YOUR INSTRUCTIONS: Copy out the lines of the items from the one holding "# Netflix catalogue" through the one holding "machine/deep learning techniques.", with both of those lines included, and return them unchanged.

RECORDS FOR PROCESSING:
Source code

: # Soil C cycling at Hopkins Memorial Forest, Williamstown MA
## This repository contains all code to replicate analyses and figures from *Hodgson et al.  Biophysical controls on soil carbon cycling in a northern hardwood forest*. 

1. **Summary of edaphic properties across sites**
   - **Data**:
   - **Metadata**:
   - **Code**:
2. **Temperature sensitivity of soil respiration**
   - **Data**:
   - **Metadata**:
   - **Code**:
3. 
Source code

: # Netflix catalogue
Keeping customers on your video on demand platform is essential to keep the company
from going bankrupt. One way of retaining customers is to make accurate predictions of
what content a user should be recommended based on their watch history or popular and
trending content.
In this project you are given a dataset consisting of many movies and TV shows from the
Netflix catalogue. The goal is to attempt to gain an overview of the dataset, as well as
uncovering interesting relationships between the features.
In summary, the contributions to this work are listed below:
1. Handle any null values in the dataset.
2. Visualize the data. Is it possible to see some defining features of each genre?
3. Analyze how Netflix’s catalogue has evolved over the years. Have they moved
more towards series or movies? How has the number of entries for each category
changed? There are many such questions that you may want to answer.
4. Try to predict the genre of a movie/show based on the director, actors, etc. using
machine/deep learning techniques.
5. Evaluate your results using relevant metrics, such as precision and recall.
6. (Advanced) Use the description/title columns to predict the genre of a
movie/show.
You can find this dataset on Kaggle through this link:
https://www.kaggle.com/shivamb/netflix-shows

EXERCISE ANSWER:
: # Netflix catalogue
Keeping customers on your video on demand platform is essential to keep the company
from going bankrupt. One way of retaining customers is to make accurate predictions of
what content a user should be recommended based on their watch history or popular and
trending content.
In this project you are given a dataset consisting of many movies and TV shows from the
Netflix catalogue. The goal is to attempt to gain an overview of the dataset, as well as
uncovering interesting relationships between the features.
In summary, the contributions to this work are listed below:
1. Handle any null values in the dataset.
2. Visualize the data. Is it possible to see some defining features of each genre?
3. Analyze how Netflix’s catalogue has evolved over the years. Have they moved
more towards series or movies? How has the number of entries for each category
changed? There are many such questions that you may want to answer.
4. Try to predict the genre of a movie/show based on the director, actors, etc. using
machine/deep learning techniques.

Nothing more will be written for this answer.